There are three principal reasons why the European Community participates at the Economic Summits.

The first and most important reason is that the European Community has taken over powers from its member states in a number of areas which are also treated by the Summits. In this regard the European Community is unique. It is not an international organization.

It is a supranational decision-making body which can, and does, make decisions which are legally binding in its member states. Under the Treaty of Rome, some economic subjects -- principally international trade but also agriculture fall within Community competence. Member states have renounced the right to act alone. They act together on the basis of a joint Community position presented by the Commission on their behalf.

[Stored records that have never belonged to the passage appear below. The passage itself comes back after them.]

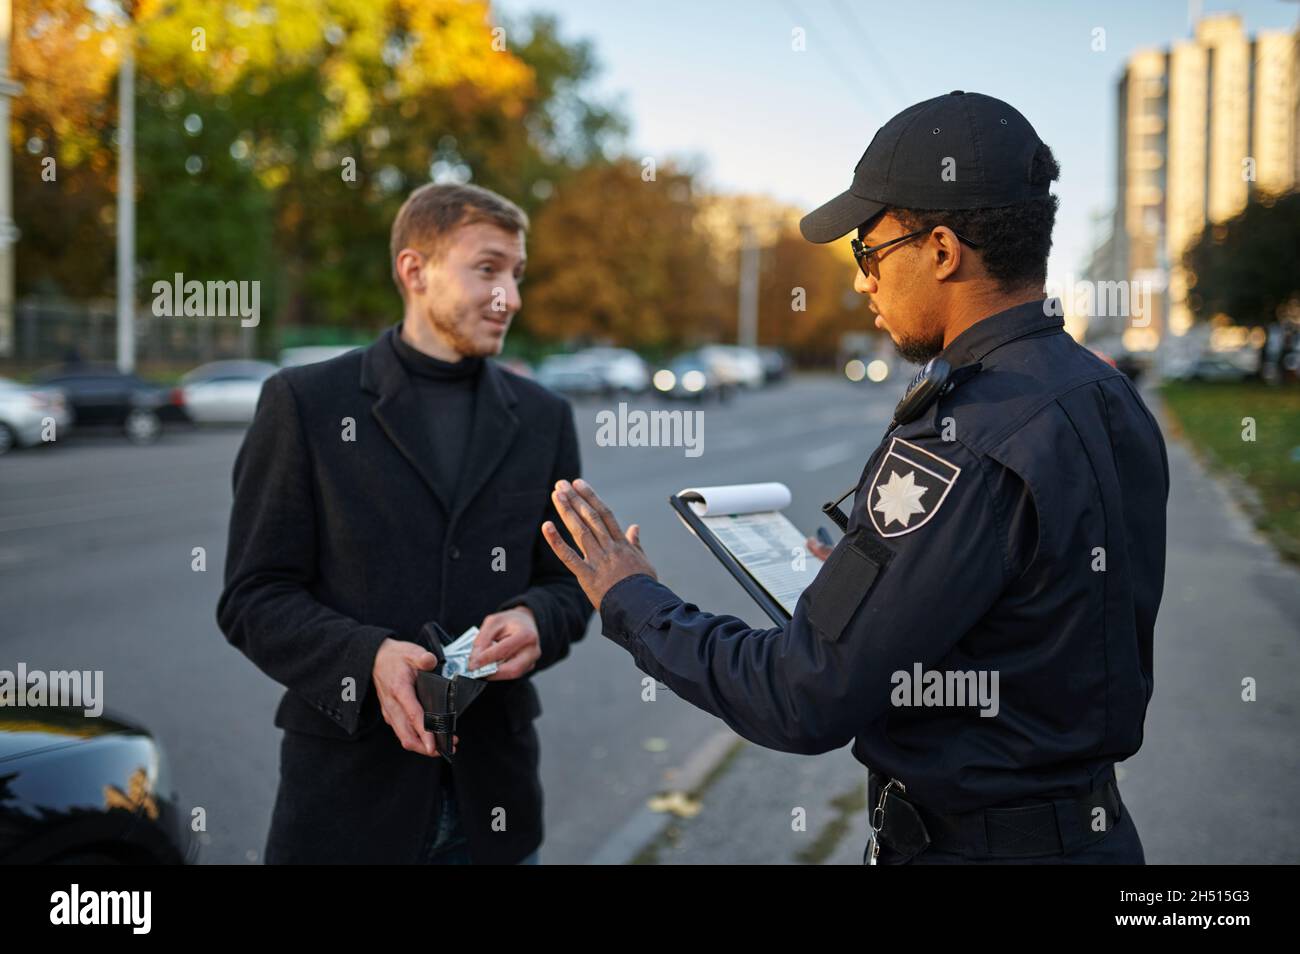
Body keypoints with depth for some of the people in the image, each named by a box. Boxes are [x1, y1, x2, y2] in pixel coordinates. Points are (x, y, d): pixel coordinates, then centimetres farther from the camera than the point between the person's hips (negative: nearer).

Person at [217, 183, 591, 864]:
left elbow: (568, 583, 11)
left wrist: (536, 622, -12)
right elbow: (254, 596, -4)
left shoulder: (542, 417, 8)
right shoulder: (305, 403, -2)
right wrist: (368, 658, -21)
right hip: (348, 785, -3)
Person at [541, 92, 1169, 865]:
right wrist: (863, 574, 12)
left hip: (971, 845, -8)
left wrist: (631, 601, -11)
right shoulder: (1112, 402, 1)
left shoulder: (964, 449, -27)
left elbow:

In the GATT therefore it is the Commission which alone represents its member states.

The second reason is that the process of political co-operation is becoming increasingly important within the European Community; and Summits which were initially confined to economic issues have also to a growing extent turned their attention to international political questions. Where the Commission takes a common position on a given political issue, it does so in an intergovernmental framework separate from the usual Community institutional system. As the Commission does not play the same role in this framework as it does in the usual Community framework, the Presidency of the Council represents the Community for these issues. Clearly the Presidency cannot take a different position in the Summit from the position decided by the twelve member states.

The third reason is that its participation allows it to represent the eight smaller member states that are not included in their own right. These eight European industrial economies have a combined population of about 90 million, somewhat more than the separate populations of each of the four European countries that are present in their own right. They also have a combined GNP comparable to that of the United Kingdom and Italy: and are extremely open economies, contributing in many cases considerably more to world trade than their economic weight would suggest.

Community competence and summit issues overlap, but summits are necessary precisely because of the interaction between major issues. It is therefore not possible to draw strict boundary lines demarking issues on which the Community has competence.